They've achieved cult-like customer behavior; will not even consider alternatives.
I agree with you on marketing but Nvidia's relationships with the big cloud providers and big companies is more important. It locks AMD out.
You reminded me of the many "let's hope that the next AMD GPU is super fast so Nvidia cuts the prices on their XXX GPU" I regularly see on hardware boards.
To me this indicates that AMD and intel have the potential to compete with Nvidia, but they haven't managed to translate that into the general AI/non-HPC market.
Besides developing category-leading hardware, Nvidia advanced both graphics and general-purpose GPU computing with CUDA and a software stack that competitors have still failed to match (though AMD is trying.) CUDA fueled the gaming GPU and crypto waves, as well as the AI wave which has enabled Nvidia to turn itself into an end-to-end AI company, from desktop to cloud to supercomputing.
For a majority of the people of the world most of the Apple products are irrelevant, because they do not fulfill any of their necessities better than the non-Apple products.
There is only one Apple product developed after 2000 which has really transformed its category when also considering non-Apple products: the iPhone, which has led everybody else to imitate its user interface in mobile phones.
Besides the iPhone, there has also been a second innovation introduced by Apple after 2000 that had a significant influence on others. After more than a decade of stagnation in computer displays after the transition from CRTs to LCDs, which had resulted in a lower resolution in displays instead of a higher resolution, the introduction and intense marketing of the Apple "Retina" displays has determined all the manufacturers of laptops and monitors to finally raise the resolution of their devices, resulting in the transition to 4k screens.

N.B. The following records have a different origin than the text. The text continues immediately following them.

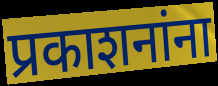
प्रकाशनांना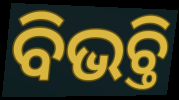
ବିଭଚ୍ତିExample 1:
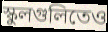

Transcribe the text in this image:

স্কুলগুলিতেও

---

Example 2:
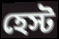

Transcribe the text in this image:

হেস্ট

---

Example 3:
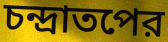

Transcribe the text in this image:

চন্দ্রাতপের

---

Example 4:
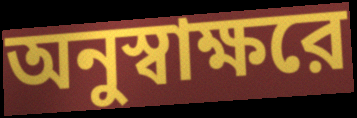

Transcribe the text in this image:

অনুস্বাক্ষরে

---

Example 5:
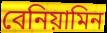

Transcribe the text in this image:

বেনিয়ামিনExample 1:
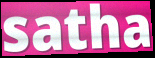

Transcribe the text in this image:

satha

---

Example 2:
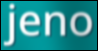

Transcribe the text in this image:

jeno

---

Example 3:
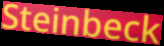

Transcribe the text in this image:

Steinbeck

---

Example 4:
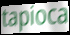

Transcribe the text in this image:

tapioca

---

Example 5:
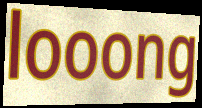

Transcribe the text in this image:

looong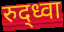
रुद्ध्वा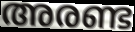
അരണ്ടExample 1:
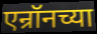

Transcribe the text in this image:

एन्रॉनच्या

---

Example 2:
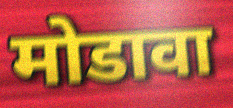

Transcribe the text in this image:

मोडावा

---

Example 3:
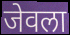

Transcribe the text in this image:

जेवला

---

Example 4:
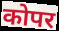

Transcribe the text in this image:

कोपर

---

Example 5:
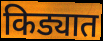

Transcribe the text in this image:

किड्यात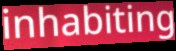
inhabiting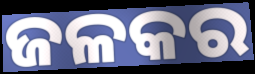
ଜଳକର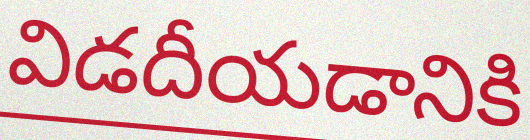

Between 1990 and 2000, the most important influence of Apple over the entire world was their cooperation with Microsoft in typeface and multimedia file formats and rendering, which has resulted in de facto standards like the TTF font files.
As you note, marketing on its own was not enough for Apple to be successful in the 1990s, much less to become one of the richest companies on the planet, and one with a trillion dollar market cap.
Intel and AMD have had decades to provide an ecosystem that could rival in C++, Fortran and polyglot compiler backends, alongside great IDE and graphical debugging experience, coupled with a rich library ecosystem.
At least Intel is doing its part in SYCL, Fortran and Python GPU JITs.
Support your hardware with excellent software. Do this with minimal fuss, support it for a long time, and you will do better than 99% of other companies.
If I buy something I want it to be supported 5 years from now, not in some cupboard because software support was dropped and the company needed another sale out of me. If I’m expendable, they’re expendable.